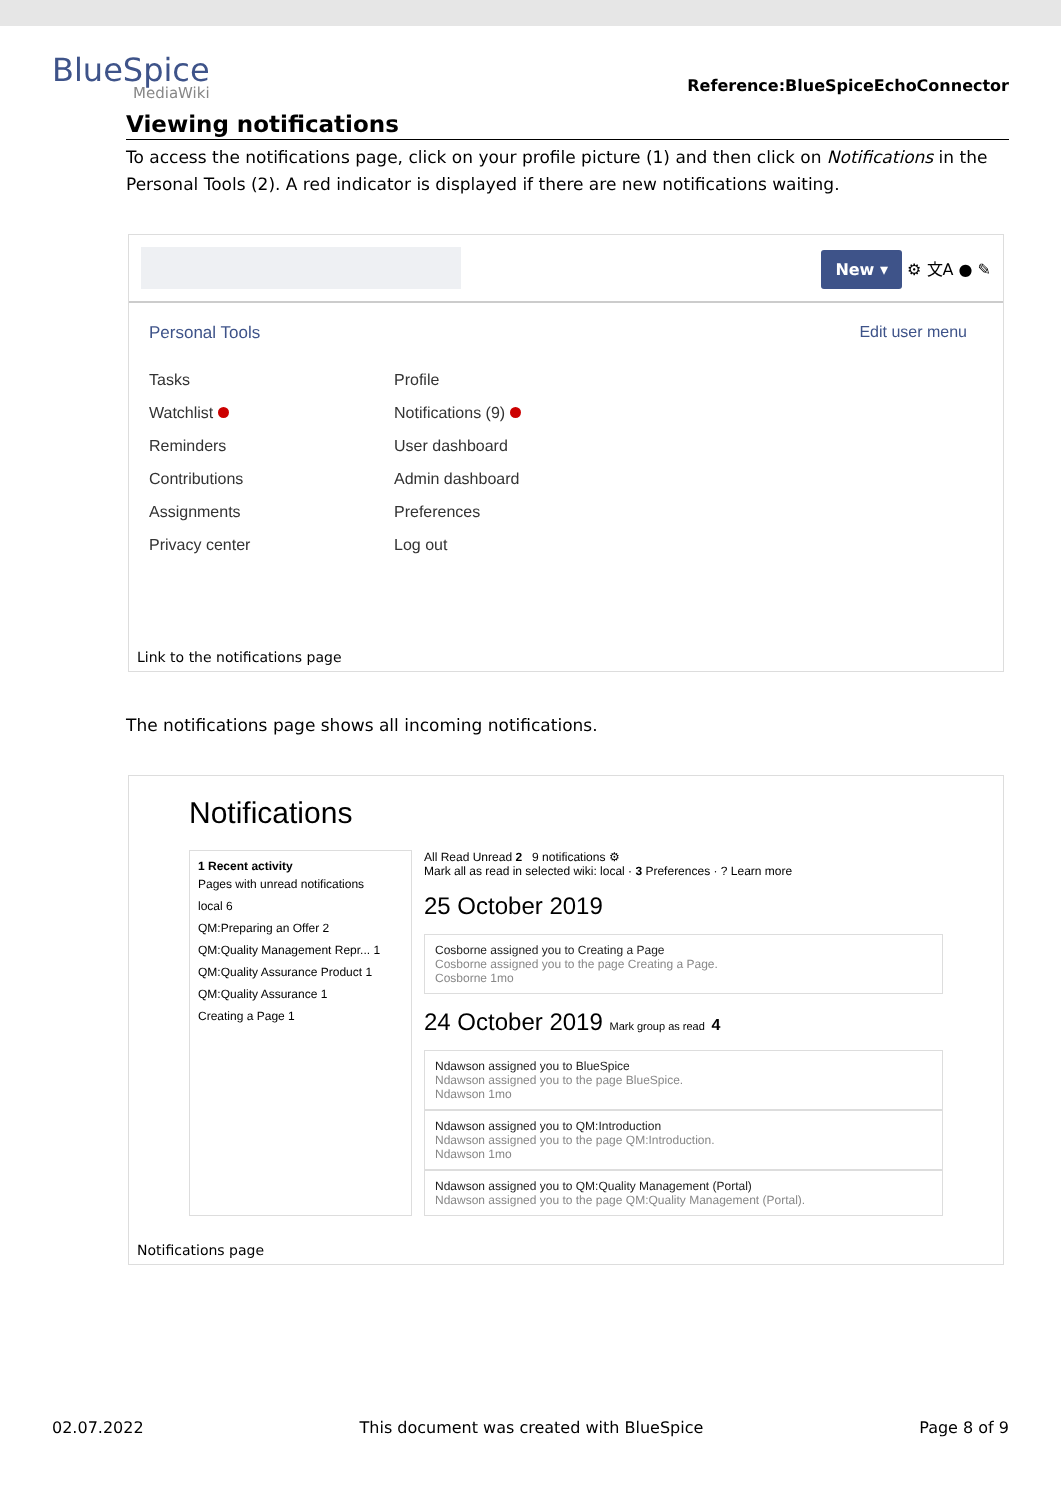BlueSpice
MediaWiki
Reference:BlueSpiceEchoConnector
Viewing notifications
To access the notifications page, click on your profile picture (1) and then click on Notifications in the Personal Tools (2). A red indicator is displayed if there are new notifications waiting.
New ▾ ⚙ 文A ● ✎
Personal Tools Edit user menu
Tasks
Watchlist
Reminders
Contributions
Assignments
Privacy center
Profile
Notifications (9)
User dashboard
Admin dashboard
Preferences
Log out
Link to the notifications page
The notifications page shows all incoming notifications.
Notifications
1 Recent activity
Pages with unread notifications
local 6
QM:Preparing an Offer 2
QM:Quality Management Repr... 1
QM:Quality Assurance Product 1
QM:Quality Assurance 1
Creating a Page 1
All Read Unread 2 9 notifications ⚙
Mark all as read in selected wiki: local · 3 Preferences · ? Learn more
25 October 2019
Cosborne assigned you to Creating a Page
Cosborne assigned you to the page Creating a Page.
Cosborne 1mo
24 October 2019 Mark group as read 4
Ndawson assigned you to BlueSpice
Ndawson assigned you to the page BlueSpice.
Ndawson 1mo
Ndawson assigned you to QM:Introduction
Ndawson assigned you to the page QM:Introduction.
Ndawson 1mo
Ndawson assigned you to QM:Quality Management (Portal)
Ndawson assigned you to the page QM:Quality Management (Portal).
Notifications page
02.07.2022 This document was created with BlueSpice Page 8 of 9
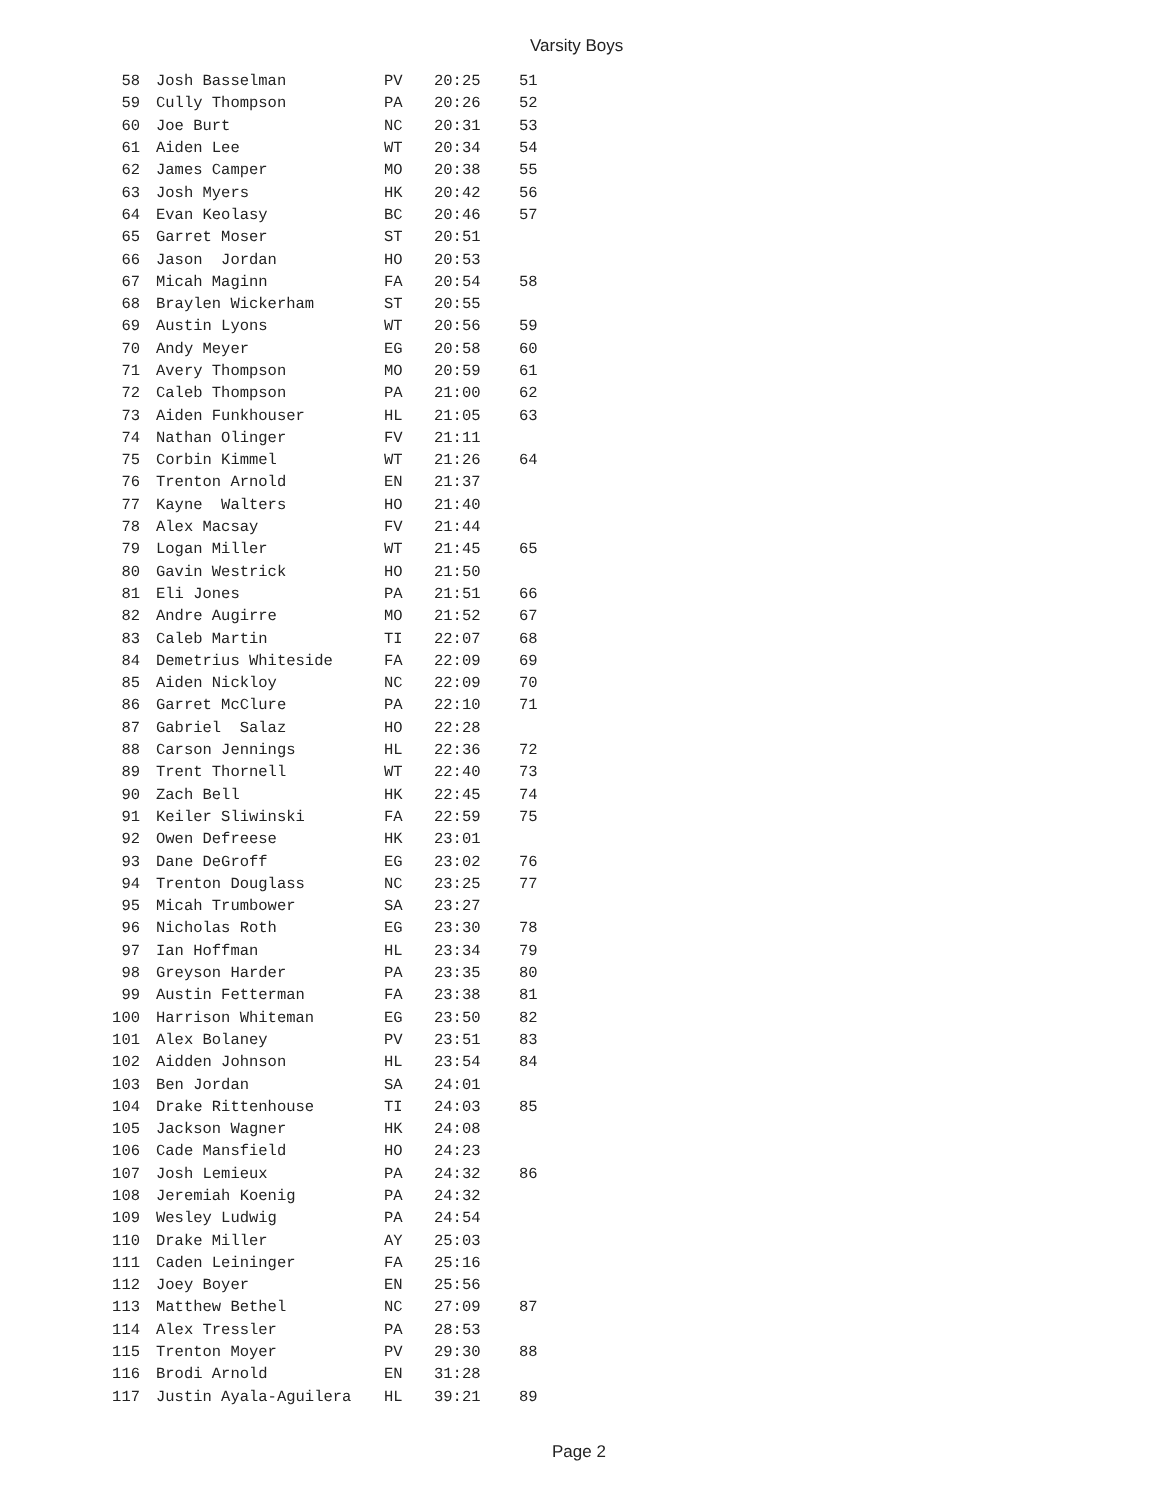Varsity Boys
| 58 | Josh Basselman | PV | 20:25 | 51 |
| 59 | Cully Thompson | PA | 20:26 | 52 |
| 60 | Joe Burt | NC | 20:31 | 53 |
| 61 | Aiden Lee | WT | 20:34 | 54 |
| 62 | James Camper | MO | 20:38 | 55 |
| 63 | Josh Myers | HK | 20:42 | 56 |
| 64 | Evan Keolasy | BC | 20:46 | 57 |
| 65 | Garret Moser | ST | 20:51 | |
| 66 | Jason Jordan | HO | 20:53 | |
| 67 | Micah Maginn | FA | 20:54 | 58 |
| 68 | Braylen Wickerham | ST | 20:55 | |
| 69 | Austin Lyons | WT | 20:56 | 59 |
| 70 | Andy Meyer | EG | 20:58 | 60 |
| 71 | Avery Thompson | MO | 20:59 | 61 |
| 72 | Caleb Thompson | PA | 21:00 | 62 |
| 73 | Aiden Funkhouser | HL | 21:05 | 63 |
| 74 | Nathan Olinger | FV | 21:11 | |
| 75 | Corbin Kimmel | WT | 21:26 | 64 |
| 76 | Trenton Arnold | EN | 21:37 | |
| 77 | Kayne Walters | HO | 21:40 | |
| 78 | Alex Macsay | FV | 21:44 | |
| 79 | Logan Miller | WT | 21:45 | 65 |
| 80 | Gavin Westrick | HO | 21:50 | |
| 81 | Eli Jones | PA | 21:51 | 66 |
| 82 | Andre Augirre | MO | 21:52 | 67 |
| 83 | Caleb Martin | TI | 22:07 | 68 |
| 84 | Demetrius Whiteside | FA | 22:09 | 69 |
| 85 | Aiden Nickloy | NC | 22:09 | 70 |
| 86 | Garret McClure | PA | 22:10 | 71 |
| 87 | Gabriel Salaz | HO | 22:28 | |
| 88 | Carson Jennings | HL | 22:36 | 72 |
| 89 | Trent Thornell | WT | 22:40 | 73 |
| 90 | Zach Bell | HK | 22:45 | 74 |
| 91 | Keiler Sliwinski | FA | 22:59 | 75 |
| 92 | Owen Defreese | HK | 23:01 | |
| 93 | Dane DeGroff | EG | 23:02 | 76 |
| 94 | Trenton Douglass | NC | 23:25 | 77 |
| 95 | Micah Trumbower | SA | 23:27 | |
| 96 | Nicholas Roth | EG | 23:30 | 78 |
| 97 | Ian Hoffman | HL | 23:34 | 79 |
| 98 | Greyson Harder | PA | 23:35 | 80 |
| 99 | Austin Fetterman | FA | 23:38 | 81 |
| 100 | Harrison Whiteman | EG | 23:50 | 82 |
| 101 | Alex Bolaney | PV | 23:51 | 83 |
| 102 | Aidden Johnson | HL | 23:54 | 84 |
| 103 | Ben Jordan | SA | 24:01 | |
| 104 | Drake Rittenhouse | TI | 24:03 | 85 |
| 105 | Jackson Wagner | HK | 24:08 | |
| 106 | Cade Mansfield | HO | 24:23 | |
| 107 | Josh Lemieux | PA | 24:32 | 86 |
| 108 | Jeremiah Koenig | PA | 24:32 | |
| 109 | Wesley Ludwig | PA | 24:54 | |
| 110 | Drake Miller | AY | 25:03 | |
| 111 | Caden Leininger | FA | 25:16 | |
| 112 | Joey Boyer | EN | 25:56 | |
| 113 | Matthew Bethel | NC | 27:09 | 87 |
| 114 | Alex Tressler | PA | 28:53 | |
| 115 | Trenton Moyer | PV | 29:30 | 88 |
| 116 | Brodi Arnold | EN | 31:28 | |
| 117 | Justin Ayala-Aguilera | HL | 39:21 | 89 |
Page 2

○ ○ ○ ○ ○

## Task details
Return, from the data, each line that has the word "Creating" in it.

## Answer to the problem
Creating a Page 1
Cosborne assigned you to Creating a Page
Cosborne assigned you to the page Creating a Page.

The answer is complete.